Phone calls from her mother cause anxiety, “a moment of great intensity for what is to come next.” She imagines the worst until her mother makes clear she is not in distress.

Recently her mother reached out on FaceTime from a public park in Jerusalem. People were stretched out on the ground and listening to musicians playing peace songs at sunset.

“People want peace so badly,” she said. “There is a huge amount of solidarity among Israelis. They are afraid. My mother watched her best friend murdered right before her eyes, two girls in their pre-teens. My mother witnessed that, so it’s hard for her to move through that pain, but deeply my mother, and many Israelis yearn for peace.”

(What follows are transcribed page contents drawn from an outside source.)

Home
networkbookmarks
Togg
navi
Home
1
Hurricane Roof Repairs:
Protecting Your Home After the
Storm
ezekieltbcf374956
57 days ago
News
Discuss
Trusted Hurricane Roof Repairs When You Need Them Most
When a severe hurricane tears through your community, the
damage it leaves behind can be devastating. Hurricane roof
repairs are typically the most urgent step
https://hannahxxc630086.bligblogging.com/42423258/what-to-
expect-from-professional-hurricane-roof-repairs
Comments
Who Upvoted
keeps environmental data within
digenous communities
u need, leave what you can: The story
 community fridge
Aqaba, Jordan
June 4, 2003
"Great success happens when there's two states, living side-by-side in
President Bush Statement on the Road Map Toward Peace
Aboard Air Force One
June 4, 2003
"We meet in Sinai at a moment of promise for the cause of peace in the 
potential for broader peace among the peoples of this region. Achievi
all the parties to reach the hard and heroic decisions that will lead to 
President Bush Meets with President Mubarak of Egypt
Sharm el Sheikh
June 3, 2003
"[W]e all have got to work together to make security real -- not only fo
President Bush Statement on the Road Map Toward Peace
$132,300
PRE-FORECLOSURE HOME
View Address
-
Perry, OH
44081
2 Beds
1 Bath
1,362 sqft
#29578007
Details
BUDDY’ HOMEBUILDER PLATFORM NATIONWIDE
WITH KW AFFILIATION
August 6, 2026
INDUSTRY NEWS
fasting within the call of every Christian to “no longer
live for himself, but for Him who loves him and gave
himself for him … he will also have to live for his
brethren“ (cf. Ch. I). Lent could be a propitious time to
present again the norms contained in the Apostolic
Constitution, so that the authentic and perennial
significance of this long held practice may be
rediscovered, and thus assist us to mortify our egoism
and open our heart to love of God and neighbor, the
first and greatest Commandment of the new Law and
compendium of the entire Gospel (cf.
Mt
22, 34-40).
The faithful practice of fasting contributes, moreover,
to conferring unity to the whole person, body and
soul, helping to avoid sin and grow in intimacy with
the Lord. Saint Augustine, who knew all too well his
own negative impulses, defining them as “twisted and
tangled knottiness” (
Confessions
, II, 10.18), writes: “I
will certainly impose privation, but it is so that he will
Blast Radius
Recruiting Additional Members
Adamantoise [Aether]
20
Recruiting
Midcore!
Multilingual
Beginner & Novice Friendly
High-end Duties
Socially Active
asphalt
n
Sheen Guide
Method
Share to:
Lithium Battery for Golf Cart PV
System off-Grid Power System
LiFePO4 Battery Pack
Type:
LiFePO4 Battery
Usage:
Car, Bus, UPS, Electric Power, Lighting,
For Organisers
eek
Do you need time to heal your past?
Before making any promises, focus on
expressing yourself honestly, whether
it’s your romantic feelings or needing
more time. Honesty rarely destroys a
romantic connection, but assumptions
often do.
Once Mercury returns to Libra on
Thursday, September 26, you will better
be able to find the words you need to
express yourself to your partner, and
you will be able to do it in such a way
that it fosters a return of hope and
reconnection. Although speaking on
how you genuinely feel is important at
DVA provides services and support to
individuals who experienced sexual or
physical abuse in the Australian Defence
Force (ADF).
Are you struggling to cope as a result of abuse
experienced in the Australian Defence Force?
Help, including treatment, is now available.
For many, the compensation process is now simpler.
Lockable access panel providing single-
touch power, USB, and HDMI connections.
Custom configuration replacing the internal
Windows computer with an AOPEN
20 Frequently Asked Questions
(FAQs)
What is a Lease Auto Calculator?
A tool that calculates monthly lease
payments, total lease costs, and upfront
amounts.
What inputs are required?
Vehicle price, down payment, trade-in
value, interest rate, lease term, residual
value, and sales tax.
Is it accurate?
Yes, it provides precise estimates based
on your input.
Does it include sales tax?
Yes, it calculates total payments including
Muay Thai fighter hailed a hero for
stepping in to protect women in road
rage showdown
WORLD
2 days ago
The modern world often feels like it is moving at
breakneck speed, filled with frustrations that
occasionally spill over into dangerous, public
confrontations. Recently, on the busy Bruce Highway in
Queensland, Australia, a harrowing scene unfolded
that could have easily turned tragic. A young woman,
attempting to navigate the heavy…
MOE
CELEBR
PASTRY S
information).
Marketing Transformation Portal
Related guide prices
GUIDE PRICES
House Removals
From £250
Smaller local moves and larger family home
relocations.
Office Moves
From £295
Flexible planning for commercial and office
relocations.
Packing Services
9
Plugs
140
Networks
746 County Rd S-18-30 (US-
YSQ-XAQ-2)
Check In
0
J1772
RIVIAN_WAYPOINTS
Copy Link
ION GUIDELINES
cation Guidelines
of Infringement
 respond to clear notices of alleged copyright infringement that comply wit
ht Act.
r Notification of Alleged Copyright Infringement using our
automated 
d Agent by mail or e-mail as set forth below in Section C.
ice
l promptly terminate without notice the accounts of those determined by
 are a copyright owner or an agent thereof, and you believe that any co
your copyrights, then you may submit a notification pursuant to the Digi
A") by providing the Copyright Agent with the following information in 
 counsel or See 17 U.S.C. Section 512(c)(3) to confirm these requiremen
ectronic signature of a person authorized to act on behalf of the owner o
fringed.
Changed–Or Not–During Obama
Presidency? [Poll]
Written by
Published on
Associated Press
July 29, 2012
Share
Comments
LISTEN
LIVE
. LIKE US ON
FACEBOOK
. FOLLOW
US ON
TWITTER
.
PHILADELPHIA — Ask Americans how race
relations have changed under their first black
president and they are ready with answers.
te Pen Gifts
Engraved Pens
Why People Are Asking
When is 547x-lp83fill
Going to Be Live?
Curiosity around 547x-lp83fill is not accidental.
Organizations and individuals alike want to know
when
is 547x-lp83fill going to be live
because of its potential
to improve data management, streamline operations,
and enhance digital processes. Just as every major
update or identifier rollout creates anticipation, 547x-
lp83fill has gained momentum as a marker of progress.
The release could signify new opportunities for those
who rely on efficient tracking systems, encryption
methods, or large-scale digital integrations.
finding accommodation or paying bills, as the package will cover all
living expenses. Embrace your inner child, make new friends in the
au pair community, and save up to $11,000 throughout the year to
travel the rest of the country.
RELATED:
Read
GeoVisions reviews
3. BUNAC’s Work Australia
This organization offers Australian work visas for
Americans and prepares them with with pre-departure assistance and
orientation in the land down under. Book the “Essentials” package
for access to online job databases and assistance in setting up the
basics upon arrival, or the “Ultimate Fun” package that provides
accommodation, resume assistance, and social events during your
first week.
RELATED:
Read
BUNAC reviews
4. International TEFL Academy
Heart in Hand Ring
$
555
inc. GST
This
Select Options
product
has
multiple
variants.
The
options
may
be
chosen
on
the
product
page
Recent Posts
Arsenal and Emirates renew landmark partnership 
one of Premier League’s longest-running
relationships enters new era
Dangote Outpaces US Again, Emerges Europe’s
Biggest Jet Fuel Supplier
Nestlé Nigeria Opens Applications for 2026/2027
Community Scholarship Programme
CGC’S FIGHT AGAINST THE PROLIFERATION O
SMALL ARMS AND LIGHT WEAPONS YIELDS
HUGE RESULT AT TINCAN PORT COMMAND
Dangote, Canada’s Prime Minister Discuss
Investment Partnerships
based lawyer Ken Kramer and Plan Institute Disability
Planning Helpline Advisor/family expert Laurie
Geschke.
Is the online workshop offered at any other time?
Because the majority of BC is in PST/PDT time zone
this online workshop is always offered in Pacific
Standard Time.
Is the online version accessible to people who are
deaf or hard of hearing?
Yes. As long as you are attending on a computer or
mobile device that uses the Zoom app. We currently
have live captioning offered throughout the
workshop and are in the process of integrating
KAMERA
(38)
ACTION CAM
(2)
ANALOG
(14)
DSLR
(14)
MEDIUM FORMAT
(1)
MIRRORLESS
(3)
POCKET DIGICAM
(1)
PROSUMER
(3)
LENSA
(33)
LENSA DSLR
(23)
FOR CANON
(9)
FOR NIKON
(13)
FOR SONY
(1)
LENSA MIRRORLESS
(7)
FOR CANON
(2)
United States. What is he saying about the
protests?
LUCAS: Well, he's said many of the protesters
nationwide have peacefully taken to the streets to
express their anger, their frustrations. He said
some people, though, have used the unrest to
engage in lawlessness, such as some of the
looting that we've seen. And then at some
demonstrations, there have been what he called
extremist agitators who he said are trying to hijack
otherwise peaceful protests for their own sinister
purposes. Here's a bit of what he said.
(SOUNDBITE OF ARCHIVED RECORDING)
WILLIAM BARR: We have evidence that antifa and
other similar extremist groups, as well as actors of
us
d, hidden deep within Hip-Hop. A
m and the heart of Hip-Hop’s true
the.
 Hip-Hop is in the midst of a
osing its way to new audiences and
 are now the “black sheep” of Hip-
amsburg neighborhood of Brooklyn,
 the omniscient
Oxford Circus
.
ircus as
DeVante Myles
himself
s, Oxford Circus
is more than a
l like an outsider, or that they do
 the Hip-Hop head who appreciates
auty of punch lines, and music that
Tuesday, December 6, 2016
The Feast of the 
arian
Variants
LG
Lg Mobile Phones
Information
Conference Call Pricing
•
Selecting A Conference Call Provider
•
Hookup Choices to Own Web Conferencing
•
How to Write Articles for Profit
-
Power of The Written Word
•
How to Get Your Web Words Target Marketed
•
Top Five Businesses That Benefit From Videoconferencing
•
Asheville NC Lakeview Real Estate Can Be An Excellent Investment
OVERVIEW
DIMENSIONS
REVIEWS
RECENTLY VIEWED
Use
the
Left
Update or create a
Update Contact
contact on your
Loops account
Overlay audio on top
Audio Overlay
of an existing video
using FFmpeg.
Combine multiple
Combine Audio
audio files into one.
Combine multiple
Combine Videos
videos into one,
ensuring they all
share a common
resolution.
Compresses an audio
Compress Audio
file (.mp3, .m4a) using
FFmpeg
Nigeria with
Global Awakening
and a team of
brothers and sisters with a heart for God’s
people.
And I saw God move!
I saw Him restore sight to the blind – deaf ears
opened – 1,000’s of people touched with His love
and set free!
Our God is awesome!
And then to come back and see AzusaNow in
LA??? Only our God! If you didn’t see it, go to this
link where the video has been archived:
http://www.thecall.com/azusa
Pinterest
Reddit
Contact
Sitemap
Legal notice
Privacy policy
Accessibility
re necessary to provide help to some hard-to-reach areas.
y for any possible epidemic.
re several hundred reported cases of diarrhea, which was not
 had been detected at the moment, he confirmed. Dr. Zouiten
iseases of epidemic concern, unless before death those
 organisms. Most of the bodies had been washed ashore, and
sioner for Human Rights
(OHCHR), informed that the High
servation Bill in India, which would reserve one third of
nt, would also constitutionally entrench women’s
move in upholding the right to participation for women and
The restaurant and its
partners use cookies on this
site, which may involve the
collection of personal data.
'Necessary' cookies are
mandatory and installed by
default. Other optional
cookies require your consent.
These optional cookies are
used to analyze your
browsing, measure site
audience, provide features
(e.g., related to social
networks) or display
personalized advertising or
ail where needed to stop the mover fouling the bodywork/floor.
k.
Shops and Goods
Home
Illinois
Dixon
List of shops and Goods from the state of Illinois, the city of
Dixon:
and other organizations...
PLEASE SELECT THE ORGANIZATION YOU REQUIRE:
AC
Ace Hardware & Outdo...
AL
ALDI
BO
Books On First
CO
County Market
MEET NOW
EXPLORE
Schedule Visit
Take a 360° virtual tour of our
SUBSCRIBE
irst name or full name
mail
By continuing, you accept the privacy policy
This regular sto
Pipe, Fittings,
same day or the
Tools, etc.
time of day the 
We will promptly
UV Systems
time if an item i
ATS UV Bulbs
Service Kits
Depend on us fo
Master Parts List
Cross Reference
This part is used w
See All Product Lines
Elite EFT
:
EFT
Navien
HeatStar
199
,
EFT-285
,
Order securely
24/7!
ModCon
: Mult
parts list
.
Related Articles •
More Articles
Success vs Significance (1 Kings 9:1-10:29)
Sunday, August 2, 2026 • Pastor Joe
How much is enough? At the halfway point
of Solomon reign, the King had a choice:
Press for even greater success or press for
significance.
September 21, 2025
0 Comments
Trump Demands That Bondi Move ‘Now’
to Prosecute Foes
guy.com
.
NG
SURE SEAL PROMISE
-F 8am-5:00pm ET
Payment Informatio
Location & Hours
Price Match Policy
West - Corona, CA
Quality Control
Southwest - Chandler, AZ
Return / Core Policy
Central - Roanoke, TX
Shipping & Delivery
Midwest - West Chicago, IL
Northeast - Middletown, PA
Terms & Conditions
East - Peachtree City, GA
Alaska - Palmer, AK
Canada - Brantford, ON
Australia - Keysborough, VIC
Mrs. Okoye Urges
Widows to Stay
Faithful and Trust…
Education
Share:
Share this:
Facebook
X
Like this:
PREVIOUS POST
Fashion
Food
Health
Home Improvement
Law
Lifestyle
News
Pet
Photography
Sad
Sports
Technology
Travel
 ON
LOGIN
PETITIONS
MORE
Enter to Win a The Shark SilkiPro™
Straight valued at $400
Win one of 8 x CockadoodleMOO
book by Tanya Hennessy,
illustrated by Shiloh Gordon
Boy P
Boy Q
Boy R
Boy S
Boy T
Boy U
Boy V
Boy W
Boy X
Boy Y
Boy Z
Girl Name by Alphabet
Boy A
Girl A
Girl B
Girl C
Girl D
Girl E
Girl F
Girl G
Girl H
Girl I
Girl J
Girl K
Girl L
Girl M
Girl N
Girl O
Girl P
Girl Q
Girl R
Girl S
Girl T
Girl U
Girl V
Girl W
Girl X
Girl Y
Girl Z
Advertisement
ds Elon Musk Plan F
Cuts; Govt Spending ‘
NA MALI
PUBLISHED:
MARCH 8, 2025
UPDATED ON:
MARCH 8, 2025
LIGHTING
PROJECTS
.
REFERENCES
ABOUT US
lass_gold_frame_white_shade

Here in Baltimore, Bilal and Paisner are thought of as interfaith leaders in their community, “which is weird,” said Bilal, who has been invited to lunches and asked to give talks, “because we’re not trying to be at all.”

Fichman and Paisner were instrumental in securing travel visas for two traveling activists, Rotem Levin from Israel and Palestinian Osama Iliwat. They will give a talk in Baltimore on Oct. 22.

The three friends want peace and safety for all sides, and for the cycle of vengeance to end, but they know those are merely sentiments and not something they can control. What they can give to one another is real, and what is missing from the absolutist language of the war and the public debate around it. They do not demand full agreement. Mistakes are allowed. Misspeaking might be challenged, but is forgiven. Sympathy for one side is not condemnation for the other. Unanimity is not required; listening is. In short, they treat one another as friends.